Sheehan, a Vacaville resident, stressed that every single life on the planet is valuable and must be kept safe from the effects of war.

“We need to occupy everything, but the most important thing we need to occupy is this idea that war is a viable tool to be in the ... arsenal of U.S. foreign policy. It doesn’t matter if Bush or Obama or McCain or whoever is president, the military industrial complex rules this country. We need to occupy sanity. We need to occupy peace. We need to occupy the military industrial complex.”

Other speakers included Guadalupe resident Judy Talaugon, a Chumash descendant; and a man speaking on behalf of Micronesia.

Protesters included John Amidon from Albany, N.Y., a member of Veterans for Peace. He noted that nuclear weapons target every living being on the planet, including men and women, dogs and cats, and more.

“There’s no moral consideration whatsoever, just obliteration,” he said. “It’s just wrong. I’m a person who believes killing every living thing doesn’t solve the problem.”

Those arrested were issued citations for trespassing and later released in Vandenberg Village, base officials said.

The Air Force routinely conducts test launches of ICBMs from Vandenberg to gather data about the weapon system’s accuracy and reliability. And just as regularly, activists gather to lodge objections to nuclear weapons and the militarization of space.

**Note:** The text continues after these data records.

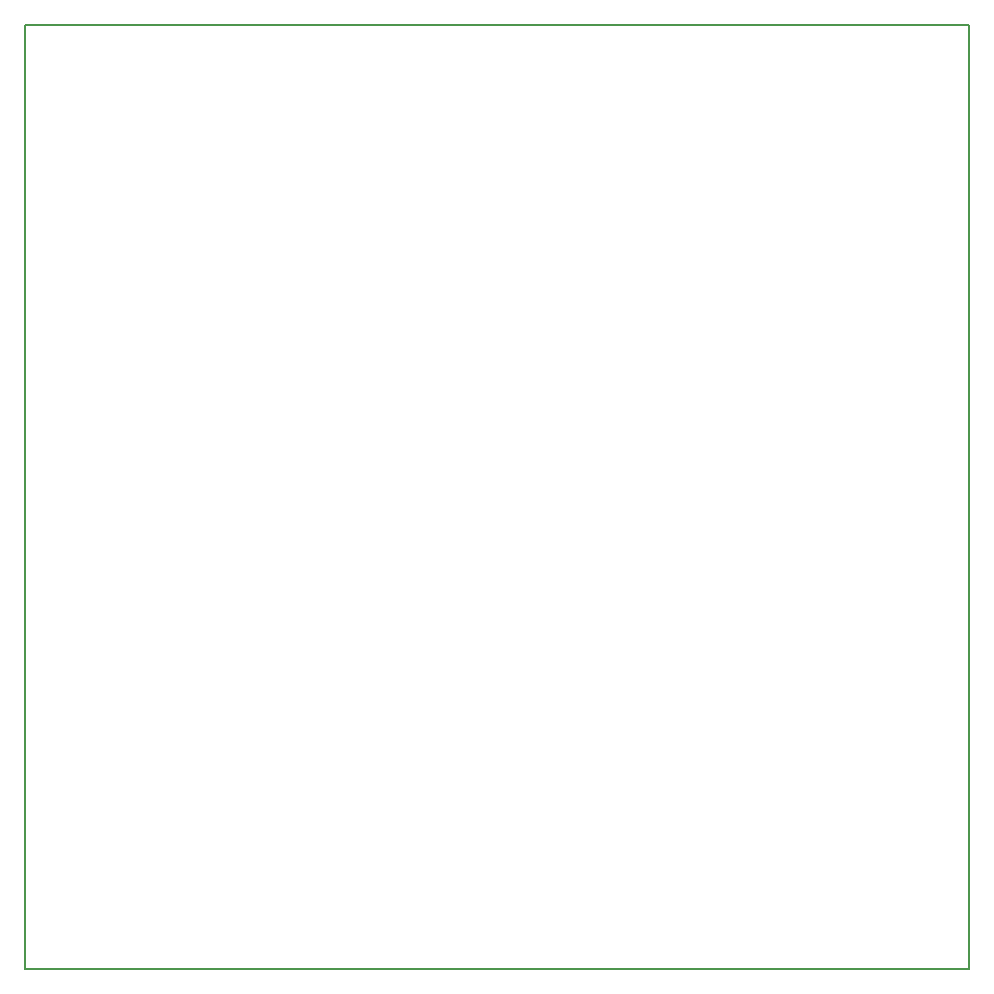
<source format=gbr>
G04 #@! TF.GenerationSoftware,KiCad,Pcbnew,(5.0.1)-4*
G04 #@! TF.CreationDate,2020-08-29T23:34:48+08:00*
G04 #@! TF.ProjectId,remote-monitor,72656D6F74652D6D6F6E69746F722E6B,rev?*
G04 #@! TF.SameCoordinates,Original*
G04 #@! TF.FileFunction,Profile,NP*
%FSLAX46Y46*%
G04 Gerber Fmt 4.6, Leading zero omitted, Abs format (unit mm)*
G04 Created by KiCad (PCBNEW (5.0.1)-4) date 29/08/2020 11:34:48 PM*
%MOMM*%
%LPD*%
G01*
G04 APERTURE LIST*
%ADD10C,0.150000*%
G04 APERTURE END LIST*
D10*
X95000000Y-125000000D02*
X95000000Y-45000000D01*
X175000000Y-125000000D02*
X95000000Y-125000000D01*
X175000000Y-45000000D02*
X175000000Y-125000000D01*
X95000000Y-45000000D02*
X175000000Y-45000000D01*
M02*

</source>
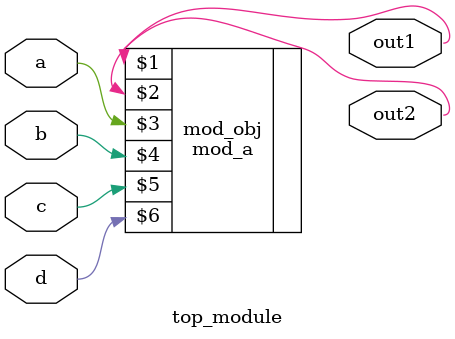
<source format=v>
module top_module ( 
    input a, 
    input b, 
    input c,
    input d,
    output out1,
    output out2
);
    
    mod_a mod_obj(out1, out2, a,b,c,d);

endmodule

</source>
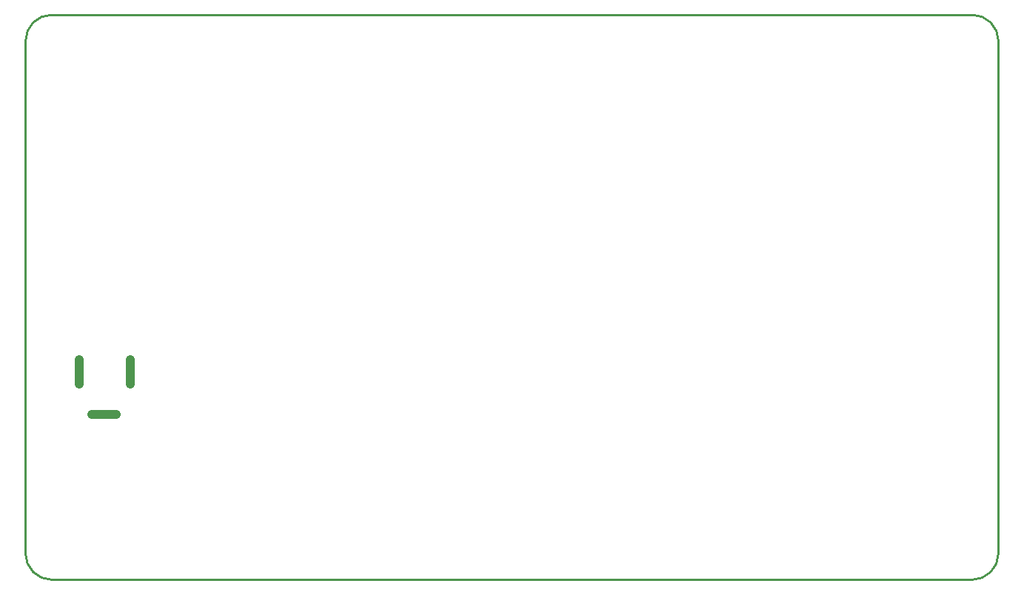
<source format=gko>
%FSTAX24Y24*%
%MOIN*%
G70*
G01*
G75*
G04 Layer_Color=16711935*
%ADD10C,0.0100*%
%ADD11R,0.0512X0.0394*%
%ADD12O,0.0945X0.0236*%
%ADD13R,0.0945X0.0236*%
%ADD14R,0.1575X0.0670*%
%ADD15R,0.0177X0.0453*%
%ADD16R,0.1378X0.0748*%
%ADD17R,0.1732X0.0866*%
%ADD18R,0.0532X0.0472*%
%ADD19R,0.1969X0.2756*%
%ADD20R,0.0472X0.0532*%
%ADD21C,0.0394*%
%ADD22R,0.0591X0.0118*%
%ADD23R,0.0118X0.0591*%
%ADD24O,0.0276X0.0984*%
%ADD25R,0.0472X0.0551*%
%ADD26R,0.0551X0.0472*%
%ADD27R,0.0591X0.0315*%
%ADD28R,0.0787X0.0571*%
%ADD29C,0.0120*%
%ADD30C,0.0300*%
%ADD31C,0.2362*%
%ADD32C,0.0800*%
%ADD33C,0.0700*%
%ADD34C,0.0591*%
%ADD35C,0.0984*%
%ADD36R,0.0984X0.0984*%
%ADD37O,0.0787X0.1890*%
%ADD38O,0.1890X0.0787*%
%ADD39C,0.0591*%
%ADD40C,0.1043*%
%ADD41R,0.0591X0.0591*%
%ADD42C,0.1161*%
%ADD43R,0.0787X0.0787*%
%ADD44C,0.0787*%
%ADD45R,0.0650X0.0650*%
%ADD46C,0.0650*%
%ADD47C,0.0728*%
%ADD48R,0.0728X0.0728*%
%ADD49C,0.1181*%
%ADD50R,0.0591X0.0591*%
%ADD51R,0.0591X0.0591*%
%ADD52C,0.0472*%
%ADD53C,0.0240*%
%ADD54R,0.0374X0.0335*%
%ADD55R,0.0472X0.0256*%
%ADD56R,0.0906X0.0906*%
%ADD57R,0.3701X0.3228*%
%ADD58R,0.1634X0.0374*%
%ADD59O,0.0236X0.0906*%
%ADD60O,0.0709X0.0177*%
%ADD61O,0.0866X0.0236*%
%ADD62C,0.0200*%
%ADD63C,0.0079*%
%ADD64C,0.0039*%
%ADD65C,0.0098*%
%ADD66C,0.0236*%
%ADD67C,0.0030*%
%ADD68C,0.0050*%
%ADD69C,0.0040*%
%ADD70C,0.0059*%
%ADD71R,0.1614X0.0748*%
%ADD72R,0.0592X0.0474*%
%ADD73O,0.1025X0.0316*%
%ADD74R,0.1025X0.0316*%
%ADD75R,0.1655X0.0750*%
%ADD76R,0.0257X0.0533*%
%ADD77R,0.1458X0.0828*%
%ADD78R,0.1812X0.0946*%
%ADD79R,0.0612X0.0552*%
%ADD80R,0.2049X0.2836*%
%ADD81R,0.0552X0.0612*%
%ADD82C,0.0474*%
%ADD83R,0.0671X0.0198*%
%ADD84R,0.0198X0.0671*%
%ADD85O,0.0356X0.1064*%
%ADD86R,0.0552X0.0631*%
%ADD87R,0.0631X0.0552*%
%ADD88R,0.0671X0.0395*%
%ADD89R,0.0867X0.0651*%
%ADD90C,0.2442*%
%ADD91C,0.0880*%
%ADD92C,0.0780*%
%ADD93C,0.0671*%
%ADD94C,0.1064*%
%ADD95R,0.1064X0.1064*%
%ADD96O,0.0867X0.1970*%
%ADD97O,0.1970X0.0867*%
%ADD98C,0.0671*%
%ADD99C,0.1123*%
%ADD100R,0.0671X0.0671*%
%ADD101C,0.1241*%
%ADD102R,0.0867X0.0867*%
%ADD103C,0.0867*%
%ADD104R,0.0730X0.0730*%
%ADD105C,0.0730*%
%ADD106C,0.0808*%
%ADD107R,0.0808X0.0808*%
%ADD108C,0.1261*%
%ADD109R,0.0671X0.0671*%
%ADD110R,0.0671X0.0671*%
%ADD111C,0.0552*%
%ADD112C,0.0320*%
%ADD113R,0.0454X0.0415*%
%ADD114R,0.0552X0.0336*%
%ADD115R,0.0986X0.0986*%
%ADD116R,0.3781X0.3308*%
%ADD117R,0.1714X0.0454*%
%ADD118O,0.0316X0.0986*%
%ADD119O,0.0789X0.0257*%
%ADD120O,0.0946X0.0316*%
%ADD121C,0.0394*%
D10*
X0638Y037916D02*
G03*
X062619Y039097I-001181J0D01*
G01*
Y013653D02*
G03*
X0638Y014834I0J001181D01*
G01*
X02D02*
G03*
X021181Y013653I001181J0D01*
G01*
Y039097D02*
G03*
X02Y037916I0J-001181D01*
G01*
X021181Y039097D02*
X062619D01*
X02Y014834D02*
Y037916D01*
X021181Y013653D02*
X062619D01*
X0638Y014834D02*
Y037916D01*
D121*
X022972Y02111D02*
X024074D01*
X024704Y022449D02*
Y023551D01*
X022421Y022449D02*
Y023551D01*
M02*

</source>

Thick fog shrouded the Minuteman missile’s departure Saturday morning but several airmen shouted with glee as the rumble reached their viewing site at Vandenberg and the nighttime fog took on an eerie glow.

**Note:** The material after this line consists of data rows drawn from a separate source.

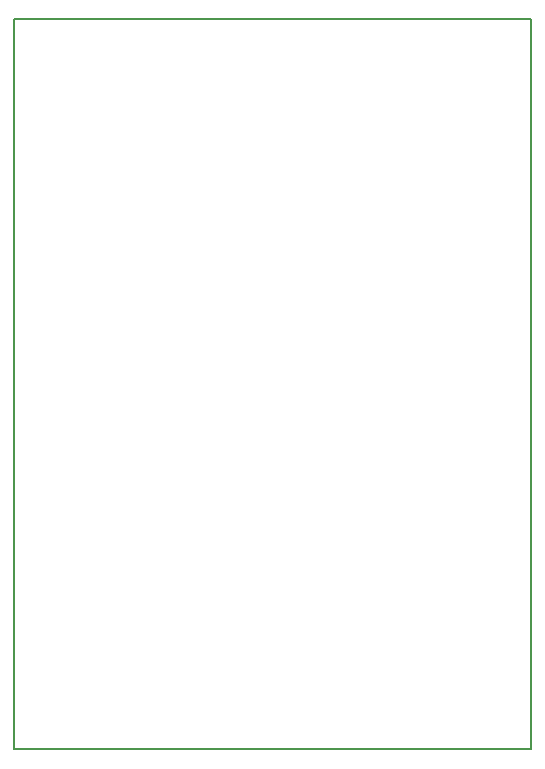
<source format=gko>
G04*
G04 #@! TF.GenerationSoftware,Altium Limited,Altium Designer,24.2.2 (26)*
G04*
G04 Layer_Color=16711935*
%FSLAX26Y26*%
%MOIN*%
G70*
G04*
G04 #@! TF.SameCoordinates,6E19E911-B848-4C60-9216-CC5A1203C33B*
G04*
G04*
G04 #@! TF.FilePolarity,Positive*
G04*
G01*
G75*
%ADD12C,0.007874*%
D12*
X0Y0D02*
X1721435D01*
Y2434848D01*
X0D02*
X1721435D01*
X0Y0D02*
Y2434848D01*
M02*

</source>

Once the unarmed weapon blasted off, the Air Force tracked its lone re-entry vehicle as it traveled some 4,200 miles to a target in the central Pacific Ocean.

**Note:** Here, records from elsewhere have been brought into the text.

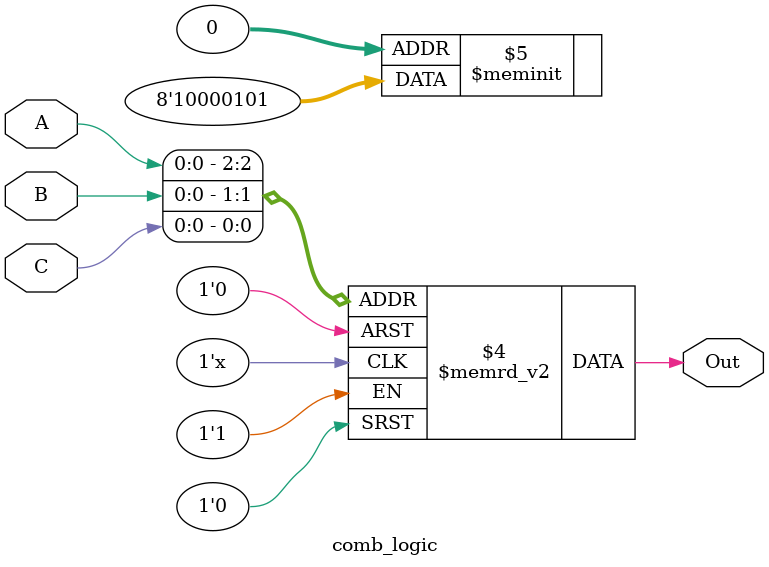
<source format=v>
module  comb_logic(input A, B, C, output Out);
// Random comb logic
always @ (A,B,C)
begin
	case({A,B,C})
	3'b000: {Out} = 1'b1;
	3'b001: {Out} = 1'b0;
	3'b010: {Out} = 1'b1;
	3'b011: {Out} = 1'b0;
	3'b100: {Out} = 1'b0;
	3'b101: {Out} = 1'b0;
	3'b110: {Out} = 1'b0;
	3'b111: {Out} = 1'b1;
	endcase
end
endmodule
</source>
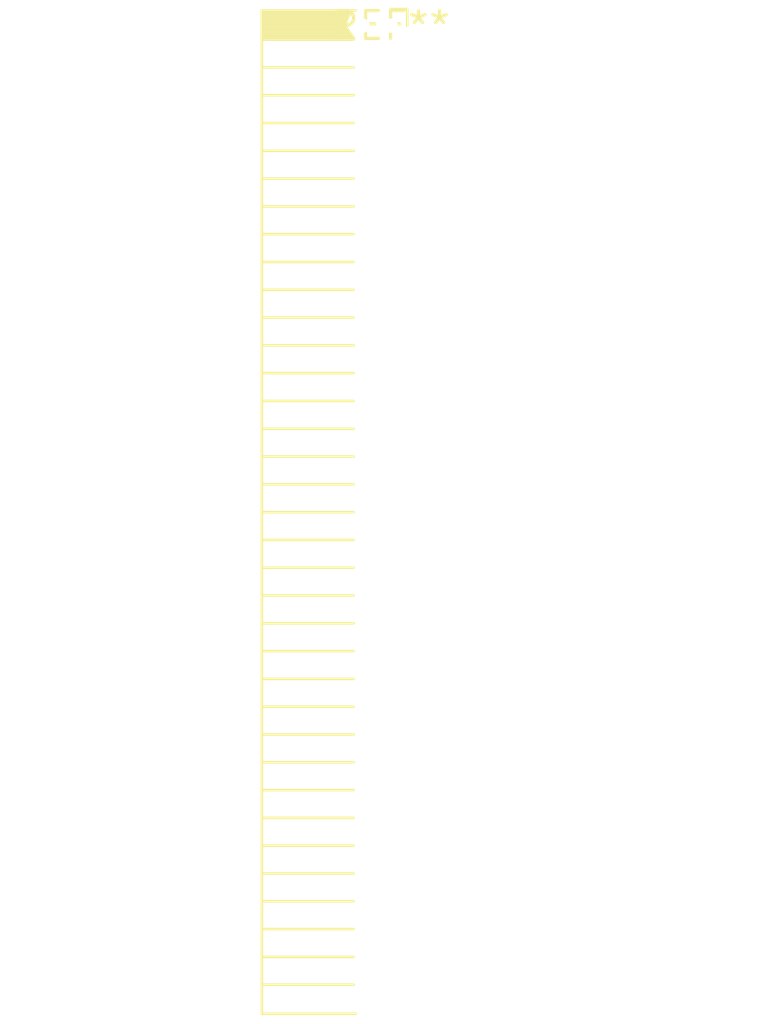
<source format=kicad_pcb>
(kicad_pcb (version 20240108) (generator pcbnew)

  (general
    (thickness 1.6)
  )

  (paper "A4")
  (layers
    (0 "F.Cu" signal)
    (31 "B.Cu" signal)
    (32 "B.Adhes" user "B.Adhesive")
    (33 "F.Adhes" user "F.Adhesive")
    (34 "B.Paste" user)
    (35 "F.Paste" user)
    (36 "B.SilkS" user "B.Silkscreen")
    (37 "F.SilkS" user "F.Silkscreen")
    (38 "B.Mask" user)
    (39 "F.Mask" user)
    (40 "Dwgs.User" user "User.Drawings")
    (41 "Cmts.User" user "User.Comments")
    (42 "Eco1.User" user "User.Eco1")
    (43 "Eco2.User" user "User.Eco2")
    (44 "Edge.Cuts" user)
    (45 "Margin" user)
    (46 "B.CrtYd" user "B.Courtyard")
    (47 "F.CrtYd" user "F.Courtyard")
    (48 "B.Fab" user)
    (49 "F.Fab" user)
    (50 "User.1" user)
    (51 "User.2" user)
    (52 "User.3" user)
    (53 "User.4" user)
    (54 "User.5" user)
    (55 "User.6" user)
    (56 "User.7" user)
    (57 "User.8" user)
    (58 "User.9" user)
  )

  (setup
    (pad_to_mask_clearance 0)
    (pcbplotparams
      (layerselection 0x00010fc_ffffffff)
      (plot_on_all_layers_selection 0x0000000_00000000)
      (disableapertmacros false)
      (usegerberextensions false)
      (usegerberattributes false)
      (usegerberadvancedattributes false)
      (creategerberjobfile false)
      (dashed_line_dash_ratio 12.000000)
      (dashed_line_gap_ratio 3.000000)
      (svgprecision 4)
      (plotframeref false)
      (viasonmask false)
      (mode 1)
      (useauxorigin false)
      (hpglpennumber 1)
      (hpglpenspeed 20)
      (hpglpendiameter 15.000000)
      (dxfpolygonmode false)
      (dxfimperialunits false)
      (dxfusepcbnewfont false)
      (psnegative false)
      (psa4output false)
      (plotreference false)
      (plotvalue false)
      (plotinvisibletext false)
      (sketchpadsonfab false)
      (subtractmaskfromsilk false)
      (outputformat 1)
      (mirror false)
      (drillshape 1)
      (scaleselection 1)
      (outputdirectory "")
    )
  )

  (net 0 "")

  (footprint "PinSocket_2x36_P1.27mm_Horizontal" (layer "F.Cu") (at 0 0))

)

</source>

Air Force Global Strike Command officials later confirmed the test’s success.

“A successful test is one where the missile launches, completes its flight path within the narrow safety corridor, equipment functions properly, all sensor data is collected, and the simulated re-entry vehicle impacts where targeted,” said Megan Meyer, a spokeswoman for Global Strike Command, which oversees the Air Force’s nuclear weapons. “All test launches provide valuable data for use by the entire ICBM community.”

Vandenberg’s 576th Flight Test Squadron oversees ICBM tests, with members installing test-unique equipment.

“These tests provide us the data necessary to ensure a reliable and effective ICBM force,” said Col. David W. Lair, 576th Flight Test Squadron commander. “These test launches and our test program bolster the credibility of our strategic deterrent capabilities.”

Saturday’s test comes seven months after the last Minuteman launch from VAFB ended in failure and led to an investigation.

Another Minuteman 3 test is scheduled to occur from Vandenberg this week, during a six-hour window set to open at 2:01 a.m. Thursday, Air Force officials have said.

In all, five Minuteman 3 tests are planned in 2012 from the base.

The first space launch of 2012 from Vandenberg is scheduled for March 29 when a Delta 4 rocket will carry a top-secret payload to orbit from Space Launch Complex-6.

And protesters plan to gather again at noon March 12 in front of the base for Occupy Vandenberg, an action to culminate the Pacific Life Community’s annual gathering.